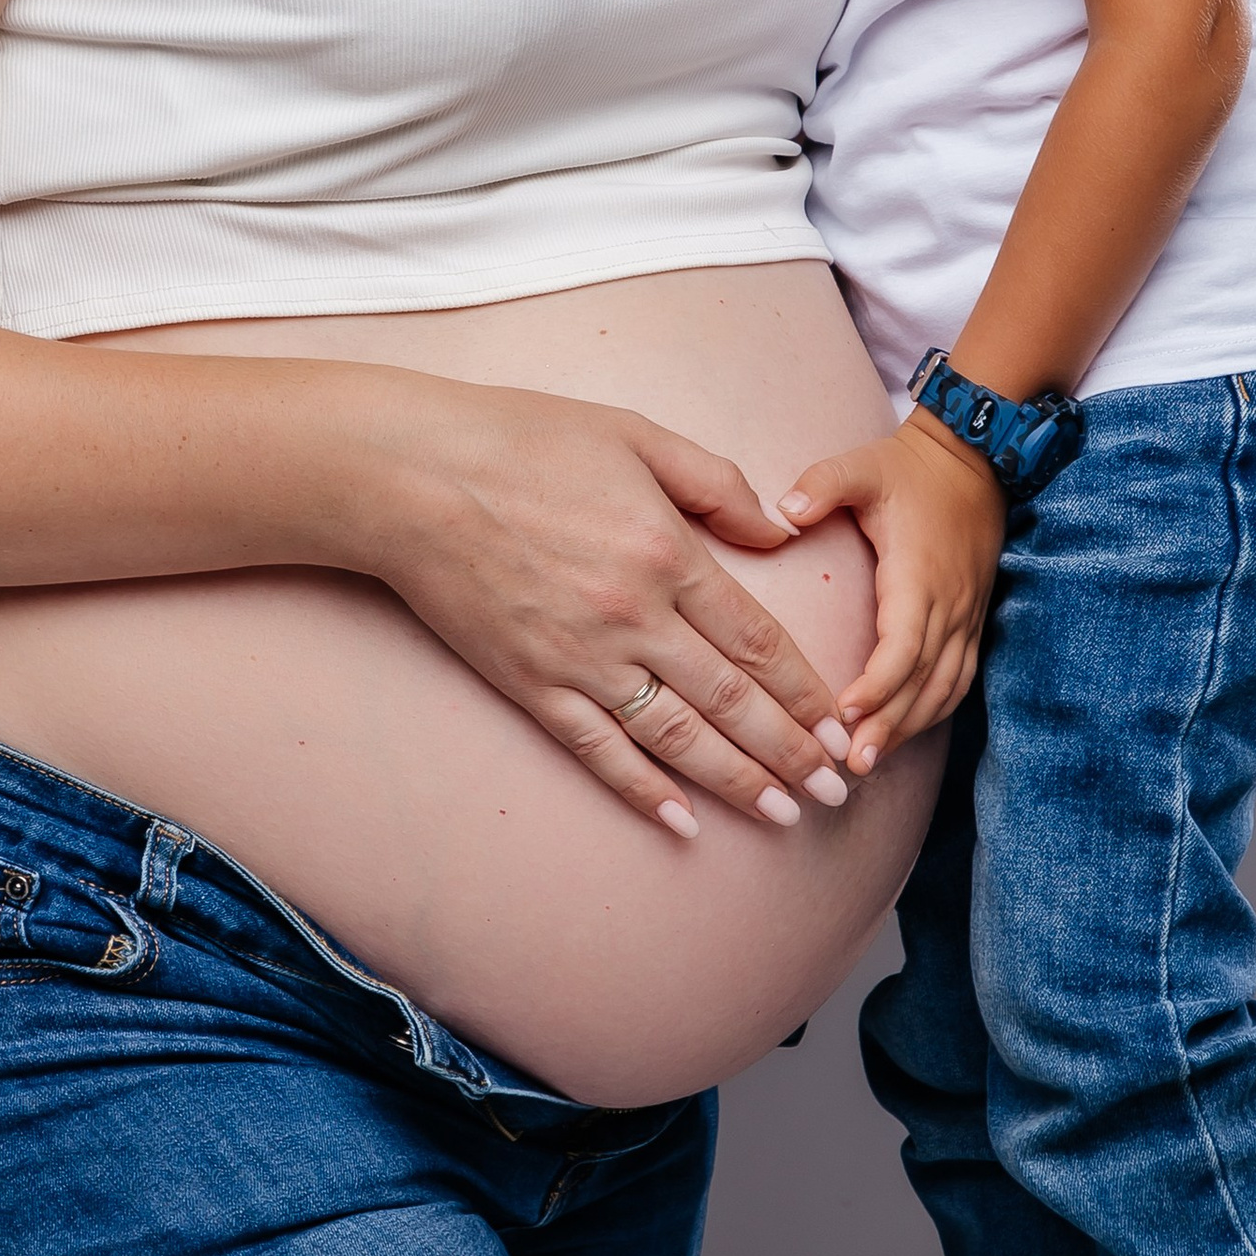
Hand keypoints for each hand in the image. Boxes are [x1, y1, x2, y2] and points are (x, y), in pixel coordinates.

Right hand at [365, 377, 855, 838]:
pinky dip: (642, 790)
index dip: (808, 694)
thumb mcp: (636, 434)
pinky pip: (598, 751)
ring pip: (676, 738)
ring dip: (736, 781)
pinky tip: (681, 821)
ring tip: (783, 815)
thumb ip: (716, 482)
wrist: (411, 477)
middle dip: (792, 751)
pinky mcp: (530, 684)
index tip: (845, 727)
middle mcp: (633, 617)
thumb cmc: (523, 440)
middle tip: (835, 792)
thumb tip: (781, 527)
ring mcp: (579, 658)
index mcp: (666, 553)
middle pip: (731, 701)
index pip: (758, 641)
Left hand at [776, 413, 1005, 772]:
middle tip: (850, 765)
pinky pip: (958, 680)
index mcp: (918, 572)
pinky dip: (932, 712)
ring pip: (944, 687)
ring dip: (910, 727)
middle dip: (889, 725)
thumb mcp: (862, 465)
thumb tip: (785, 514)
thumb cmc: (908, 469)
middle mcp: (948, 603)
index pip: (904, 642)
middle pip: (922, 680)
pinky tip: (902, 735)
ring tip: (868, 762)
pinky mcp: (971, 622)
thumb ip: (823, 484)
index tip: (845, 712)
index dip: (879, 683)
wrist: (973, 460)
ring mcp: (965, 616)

::::

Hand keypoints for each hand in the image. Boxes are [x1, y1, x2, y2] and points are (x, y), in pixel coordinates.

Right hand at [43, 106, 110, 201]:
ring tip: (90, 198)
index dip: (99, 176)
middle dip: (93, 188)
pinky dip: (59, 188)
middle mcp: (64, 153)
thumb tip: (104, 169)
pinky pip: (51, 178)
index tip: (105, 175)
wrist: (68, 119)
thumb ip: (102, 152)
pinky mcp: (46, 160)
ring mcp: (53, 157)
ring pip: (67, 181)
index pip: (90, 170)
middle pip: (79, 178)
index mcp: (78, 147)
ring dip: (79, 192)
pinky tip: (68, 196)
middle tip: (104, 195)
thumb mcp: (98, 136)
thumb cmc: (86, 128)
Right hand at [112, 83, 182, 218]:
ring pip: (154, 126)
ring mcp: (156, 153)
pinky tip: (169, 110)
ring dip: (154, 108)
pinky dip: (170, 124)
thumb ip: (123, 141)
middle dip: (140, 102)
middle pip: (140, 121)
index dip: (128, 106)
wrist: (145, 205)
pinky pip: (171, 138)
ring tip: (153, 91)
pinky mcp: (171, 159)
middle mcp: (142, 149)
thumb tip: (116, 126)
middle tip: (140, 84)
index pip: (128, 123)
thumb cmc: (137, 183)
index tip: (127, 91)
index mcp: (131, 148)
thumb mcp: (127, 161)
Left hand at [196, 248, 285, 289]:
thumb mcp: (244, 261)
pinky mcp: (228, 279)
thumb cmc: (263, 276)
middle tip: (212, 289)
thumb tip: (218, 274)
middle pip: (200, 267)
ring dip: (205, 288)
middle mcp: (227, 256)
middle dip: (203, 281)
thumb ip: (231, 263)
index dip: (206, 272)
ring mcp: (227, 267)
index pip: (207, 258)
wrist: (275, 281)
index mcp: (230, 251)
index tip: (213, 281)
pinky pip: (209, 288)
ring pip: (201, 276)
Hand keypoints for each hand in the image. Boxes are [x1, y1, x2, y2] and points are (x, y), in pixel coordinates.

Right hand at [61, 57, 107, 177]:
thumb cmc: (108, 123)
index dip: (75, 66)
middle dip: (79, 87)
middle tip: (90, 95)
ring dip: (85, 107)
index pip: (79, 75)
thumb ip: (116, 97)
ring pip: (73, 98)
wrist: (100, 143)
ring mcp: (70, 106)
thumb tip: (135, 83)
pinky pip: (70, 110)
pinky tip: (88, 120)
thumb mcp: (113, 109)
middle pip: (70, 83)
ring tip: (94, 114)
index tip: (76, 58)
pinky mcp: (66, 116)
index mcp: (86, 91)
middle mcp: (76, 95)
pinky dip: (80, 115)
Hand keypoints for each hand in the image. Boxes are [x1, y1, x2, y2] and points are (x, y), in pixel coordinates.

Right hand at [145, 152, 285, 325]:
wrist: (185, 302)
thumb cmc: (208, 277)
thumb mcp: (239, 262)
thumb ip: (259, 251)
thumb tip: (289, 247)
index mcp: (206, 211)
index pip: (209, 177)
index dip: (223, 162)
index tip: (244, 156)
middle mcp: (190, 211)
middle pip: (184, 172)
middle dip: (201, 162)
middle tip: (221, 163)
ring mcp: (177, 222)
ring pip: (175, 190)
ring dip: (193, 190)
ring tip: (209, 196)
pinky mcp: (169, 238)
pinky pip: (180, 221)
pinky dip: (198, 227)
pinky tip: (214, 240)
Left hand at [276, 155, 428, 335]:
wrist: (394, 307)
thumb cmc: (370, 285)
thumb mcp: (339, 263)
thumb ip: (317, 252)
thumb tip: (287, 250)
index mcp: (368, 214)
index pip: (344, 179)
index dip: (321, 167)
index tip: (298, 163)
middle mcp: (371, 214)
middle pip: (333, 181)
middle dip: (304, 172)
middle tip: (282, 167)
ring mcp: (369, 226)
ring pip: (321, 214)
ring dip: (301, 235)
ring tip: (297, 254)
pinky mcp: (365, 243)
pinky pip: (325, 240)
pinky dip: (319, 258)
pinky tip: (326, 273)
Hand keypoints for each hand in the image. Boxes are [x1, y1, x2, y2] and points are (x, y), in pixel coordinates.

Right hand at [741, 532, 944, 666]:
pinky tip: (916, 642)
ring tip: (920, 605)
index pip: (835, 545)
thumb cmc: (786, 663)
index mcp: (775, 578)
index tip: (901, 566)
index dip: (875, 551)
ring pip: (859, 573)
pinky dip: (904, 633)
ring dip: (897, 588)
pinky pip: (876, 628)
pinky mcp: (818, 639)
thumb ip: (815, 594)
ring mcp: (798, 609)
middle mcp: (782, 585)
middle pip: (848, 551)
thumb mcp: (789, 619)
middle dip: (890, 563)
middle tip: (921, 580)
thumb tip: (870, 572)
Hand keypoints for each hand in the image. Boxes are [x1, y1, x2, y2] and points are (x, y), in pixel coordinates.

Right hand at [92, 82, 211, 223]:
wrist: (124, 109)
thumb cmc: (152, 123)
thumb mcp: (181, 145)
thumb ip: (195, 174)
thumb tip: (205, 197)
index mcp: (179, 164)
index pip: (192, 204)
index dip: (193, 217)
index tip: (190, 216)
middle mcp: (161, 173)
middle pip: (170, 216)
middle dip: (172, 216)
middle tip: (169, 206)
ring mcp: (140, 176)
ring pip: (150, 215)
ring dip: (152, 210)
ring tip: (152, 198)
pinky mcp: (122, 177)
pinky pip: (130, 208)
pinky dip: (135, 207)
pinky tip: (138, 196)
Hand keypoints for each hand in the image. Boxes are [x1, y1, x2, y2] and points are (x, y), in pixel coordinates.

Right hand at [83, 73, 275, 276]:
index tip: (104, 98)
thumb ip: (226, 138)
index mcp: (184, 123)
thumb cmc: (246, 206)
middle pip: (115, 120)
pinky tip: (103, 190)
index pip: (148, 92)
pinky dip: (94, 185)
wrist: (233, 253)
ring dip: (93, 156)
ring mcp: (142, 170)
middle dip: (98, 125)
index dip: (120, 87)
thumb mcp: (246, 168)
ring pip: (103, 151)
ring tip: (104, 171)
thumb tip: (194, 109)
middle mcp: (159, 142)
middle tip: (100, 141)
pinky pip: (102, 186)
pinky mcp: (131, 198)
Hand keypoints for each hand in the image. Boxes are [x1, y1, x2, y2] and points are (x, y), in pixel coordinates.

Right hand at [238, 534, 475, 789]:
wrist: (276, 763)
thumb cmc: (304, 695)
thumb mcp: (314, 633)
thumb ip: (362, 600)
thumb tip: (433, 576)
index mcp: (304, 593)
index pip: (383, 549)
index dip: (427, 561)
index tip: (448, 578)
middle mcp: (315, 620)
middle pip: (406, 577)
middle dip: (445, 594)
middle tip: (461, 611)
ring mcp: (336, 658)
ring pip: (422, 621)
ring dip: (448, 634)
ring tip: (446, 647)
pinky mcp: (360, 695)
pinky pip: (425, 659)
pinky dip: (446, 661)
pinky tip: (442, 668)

::::

### WHAT IS EXPECTED
Only the lines holding the word "Left" belong in the answer; copy them from the listing above.

### REPLY
Left hand at [776, 413, 1005, 772]:
Left hand at [196, 248, 285, 289]:
Left hand at [276, 155, 428, 335]:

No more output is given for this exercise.